[WORK REQUIRED]
The expected output is the first line of the data below and every line after it, up to and including the line containing "- **Frontend:** 15", each reproduced exactly.

(Records from a data source)
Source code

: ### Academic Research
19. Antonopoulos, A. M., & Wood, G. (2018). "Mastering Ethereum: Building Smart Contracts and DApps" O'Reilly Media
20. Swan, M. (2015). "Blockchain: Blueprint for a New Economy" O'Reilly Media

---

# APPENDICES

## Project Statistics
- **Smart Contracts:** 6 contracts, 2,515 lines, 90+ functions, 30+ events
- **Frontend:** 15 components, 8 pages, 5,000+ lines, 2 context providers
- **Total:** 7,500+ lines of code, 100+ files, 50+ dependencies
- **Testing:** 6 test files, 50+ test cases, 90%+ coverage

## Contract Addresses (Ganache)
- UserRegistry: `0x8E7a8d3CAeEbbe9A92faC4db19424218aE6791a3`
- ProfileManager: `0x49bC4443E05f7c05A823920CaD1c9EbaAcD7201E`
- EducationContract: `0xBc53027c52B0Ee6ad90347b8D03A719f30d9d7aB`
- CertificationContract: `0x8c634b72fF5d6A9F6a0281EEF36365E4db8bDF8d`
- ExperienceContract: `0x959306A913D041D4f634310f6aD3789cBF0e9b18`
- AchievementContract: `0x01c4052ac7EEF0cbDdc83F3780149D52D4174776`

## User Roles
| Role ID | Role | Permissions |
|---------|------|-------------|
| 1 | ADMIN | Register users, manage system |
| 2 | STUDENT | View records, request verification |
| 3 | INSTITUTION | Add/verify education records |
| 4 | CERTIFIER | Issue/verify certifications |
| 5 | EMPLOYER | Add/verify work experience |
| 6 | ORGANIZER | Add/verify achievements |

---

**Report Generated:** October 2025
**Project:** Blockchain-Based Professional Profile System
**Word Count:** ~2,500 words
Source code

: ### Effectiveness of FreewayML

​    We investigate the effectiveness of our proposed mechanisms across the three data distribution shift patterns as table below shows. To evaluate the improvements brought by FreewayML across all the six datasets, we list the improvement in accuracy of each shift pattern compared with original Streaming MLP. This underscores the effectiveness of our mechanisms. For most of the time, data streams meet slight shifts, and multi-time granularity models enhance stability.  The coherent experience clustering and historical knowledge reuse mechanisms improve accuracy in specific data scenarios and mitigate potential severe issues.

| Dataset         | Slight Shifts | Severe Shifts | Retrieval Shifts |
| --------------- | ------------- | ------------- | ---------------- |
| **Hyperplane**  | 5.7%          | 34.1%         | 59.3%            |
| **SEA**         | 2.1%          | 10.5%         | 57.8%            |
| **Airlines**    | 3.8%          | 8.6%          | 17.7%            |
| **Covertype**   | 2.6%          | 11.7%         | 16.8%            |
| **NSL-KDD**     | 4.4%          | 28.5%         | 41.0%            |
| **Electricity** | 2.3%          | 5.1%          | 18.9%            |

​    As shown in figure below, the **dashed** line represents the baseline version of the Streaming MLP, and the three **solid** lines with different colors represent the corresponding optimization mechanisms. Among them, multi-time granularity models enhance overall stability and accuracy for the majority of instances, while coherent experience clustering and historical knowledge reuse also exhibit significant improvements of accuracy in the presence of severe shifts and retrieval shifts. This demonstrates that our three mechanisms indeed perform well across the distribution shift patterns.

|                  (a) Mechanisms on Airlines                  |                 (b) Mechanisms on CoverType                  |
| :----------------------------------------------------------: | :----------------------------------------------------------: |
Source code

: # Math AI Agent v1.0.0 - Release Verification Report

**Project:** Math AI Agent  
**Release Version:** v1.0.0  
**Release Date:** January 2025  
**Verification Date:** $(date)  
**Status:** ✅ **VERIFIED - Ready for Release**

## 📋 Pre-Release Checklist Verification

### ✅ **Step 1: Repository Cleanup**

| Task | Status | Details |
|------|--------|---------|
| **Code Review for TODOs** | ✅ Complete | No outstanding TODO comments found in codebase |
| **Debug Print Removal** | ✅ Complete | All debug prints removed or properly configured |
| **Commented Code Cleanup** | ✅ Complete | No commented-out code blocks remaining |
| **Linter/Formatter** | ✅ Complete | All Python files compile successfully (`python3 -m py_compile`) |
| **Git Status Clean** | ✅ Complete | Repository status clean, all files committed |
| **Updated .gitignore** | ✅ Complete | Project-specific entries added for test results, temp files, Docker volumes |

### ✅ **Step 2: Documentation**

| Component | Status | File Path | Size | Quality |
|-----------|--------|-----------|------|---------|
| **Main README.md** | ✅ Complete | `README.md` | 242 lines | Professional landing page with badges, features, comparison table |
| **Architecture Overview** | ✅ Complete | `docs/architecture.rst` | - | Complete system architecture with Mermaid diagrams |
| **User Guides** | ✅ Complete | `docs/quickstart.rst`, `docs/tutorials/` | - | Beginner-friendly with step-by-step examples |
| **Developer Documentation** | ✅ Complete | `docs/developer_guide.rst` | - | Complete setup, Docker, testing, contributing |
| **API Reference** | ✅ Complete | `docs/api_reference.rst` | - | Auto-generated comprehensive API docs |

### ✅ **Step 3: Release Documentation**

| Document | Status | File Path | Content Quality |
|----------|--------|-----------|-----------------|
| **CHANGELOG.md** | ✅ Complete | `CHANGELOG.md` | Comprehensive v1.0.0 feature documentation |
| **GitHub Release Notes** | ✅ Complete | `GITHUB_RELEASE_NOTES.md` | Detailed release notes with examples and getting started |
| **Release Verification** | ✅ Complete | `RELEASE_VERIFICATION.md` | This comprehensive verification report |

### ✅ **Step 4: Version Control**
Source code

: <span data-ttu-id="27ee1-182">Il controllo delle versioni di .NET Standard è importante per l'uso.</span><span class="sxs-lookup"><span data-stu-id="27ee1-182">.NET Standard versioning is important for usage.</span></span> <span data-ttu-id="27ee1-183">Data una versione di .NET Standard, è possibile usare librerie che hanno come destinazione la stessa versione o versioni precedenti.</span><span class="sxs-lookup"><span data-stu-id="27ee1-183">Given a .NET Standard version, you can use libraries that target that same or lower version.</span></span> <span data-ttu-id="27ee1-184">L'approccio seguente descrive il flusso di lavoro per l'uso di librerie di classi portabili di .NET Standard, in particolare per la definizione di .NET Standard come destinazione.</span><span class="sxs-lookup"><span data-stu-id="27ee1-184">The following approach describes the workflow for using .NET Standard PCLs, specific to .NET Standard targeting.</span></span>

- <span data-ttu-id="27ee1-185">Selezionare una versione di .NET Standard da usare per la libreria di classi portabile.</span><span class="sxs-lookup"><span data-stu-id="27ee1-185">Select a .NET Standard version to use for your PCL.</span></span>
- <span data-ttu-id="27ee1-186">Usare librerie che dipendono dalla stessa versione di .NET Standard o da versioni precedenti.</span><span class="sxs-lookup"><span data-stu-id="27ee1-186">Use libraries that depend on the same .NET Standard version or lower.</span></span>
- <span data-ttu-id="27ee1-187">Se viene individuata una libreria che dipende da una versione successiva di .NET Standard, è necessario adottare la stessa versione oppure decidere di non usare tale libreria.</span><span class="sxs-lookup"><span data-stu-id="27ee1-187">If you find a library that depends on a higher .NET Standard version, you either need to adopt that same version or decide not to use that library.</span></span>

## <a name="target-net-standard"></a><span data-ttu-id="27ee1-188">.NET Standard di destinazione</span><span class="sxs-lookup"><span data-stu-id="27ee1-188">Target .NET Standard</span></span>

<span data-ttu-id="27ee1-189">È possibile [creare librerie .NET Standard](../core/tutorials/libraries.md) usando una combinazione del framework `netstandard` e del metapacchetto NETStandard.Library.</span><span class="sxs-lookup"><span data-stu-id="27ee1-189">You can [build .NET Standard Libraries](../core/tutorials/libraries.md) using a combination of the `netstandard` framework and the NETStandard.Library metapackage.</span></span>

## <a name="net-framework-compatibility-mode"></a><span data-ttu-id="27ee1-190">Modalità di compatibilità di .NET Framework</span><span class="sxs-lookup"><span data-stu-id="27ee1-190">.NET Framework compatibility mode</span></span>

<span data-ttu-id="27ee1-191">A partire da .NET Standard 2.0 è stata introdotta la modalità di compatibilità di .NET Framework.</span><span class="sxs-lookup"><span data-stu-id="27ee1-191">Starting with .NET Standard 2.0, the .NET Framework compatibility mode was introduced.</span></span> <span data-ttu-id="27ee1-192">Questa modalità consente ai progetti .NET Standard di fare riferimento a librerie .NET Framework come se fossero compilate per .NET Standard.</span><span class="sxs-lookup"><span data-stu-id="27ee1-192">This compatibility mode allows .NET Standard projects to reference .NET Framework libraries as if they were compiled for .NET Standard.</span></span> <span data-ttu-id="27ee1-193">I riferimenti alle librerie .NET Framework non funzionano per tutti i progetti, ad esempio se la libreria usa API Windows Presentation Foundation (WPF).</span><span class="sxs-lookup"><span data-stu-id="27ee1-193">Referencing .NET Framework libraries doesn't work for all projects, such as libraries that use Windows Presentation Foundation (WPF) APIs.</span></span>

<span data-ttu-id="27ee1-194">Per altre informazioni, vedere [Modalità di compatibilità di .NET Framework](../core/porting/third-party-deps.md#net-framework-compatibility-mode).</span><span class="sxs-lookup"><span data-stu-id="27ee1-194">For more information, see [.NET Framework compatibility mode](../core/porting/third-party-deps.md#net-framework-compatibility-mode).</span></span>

[EXPECTED OUTPUT]
Source code

: ### Academic Research
19. Antonopoulos, A. M., & Wood, G. (2018). "Mastering Ethereum: Building Smart Contracts and DApps" O'Reilly Media
20. Swan, M. (2015). "Blockchain: Blueprint for a New Economy" O'Reilly Media

---

# APPENDICES

## Project Statistics
- **Smart Contracts:** 6 contracts, 2,515 lines, 90+ functions, 30+ events
- **Frontend:** 15 components, 8 pages, 5,000+ lines, 2 context providers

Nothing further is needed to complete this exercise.